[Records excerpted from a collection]
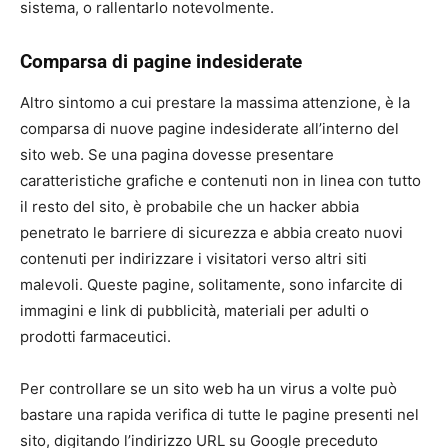
sistema, o rallentarlo notevolmente.
Comparsa di pagine indesiderate
Altro sintomo a cui prestare la massima attenzione, è la
comparsa di nuove pagine indesiderate all’interno del
sito web. Se una pagina dovesse presentare
caratteristiche grafiche e contenuti non in linea con tutto
il resto del sito, è probabile che un hacker abbia
penetrato le barriere di sicurezza e abbia creato nuovi
contenuti per indirizzare i visitatori verso altri siti
malevoli. Queste pagine, solitamente, sono infarcite di
immagini e link di pubblicità, materiali per adulti o
prodotti farmaceutici.
Per controllare se un sito web ha un virus a volte può
bastare una rapida verifica di tutte le pagine presenti nel
sito, digitando l’indirizzo URL su Google preceduto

◆ What this task involves
With all pictures omitted, repeat every record above word for word.

◆ Response to the task
sistema, o rallentarlo notevolmente.
Comparsa di pagine indesiderate
Altro sintomo a cui prestare la massima attenzione, è la
comparsa di nuove pagine indesiderate all’interno del
sito web. Se una pagina dovesse presentare
caratteristiche grafiche e contenuti non in linea con tutto
il resto del sito, è probabile che un hacker abbia
penetrato le barriere di sicurezza e abbia creato nuovi
contenuti per indirizzare i visitatori verso altri siti
malevoli. Queste pagine, solitamente, sono infarcite di
immagini e link di pubblicità, materiali per adulti o
prodotti farmaceutici.
Per controllare se un sito web ha un virus a volte può
bastare una rapida verifica di tutte le pagine presenti nel
sito, digitando l’indirizzo URL su Google preceduto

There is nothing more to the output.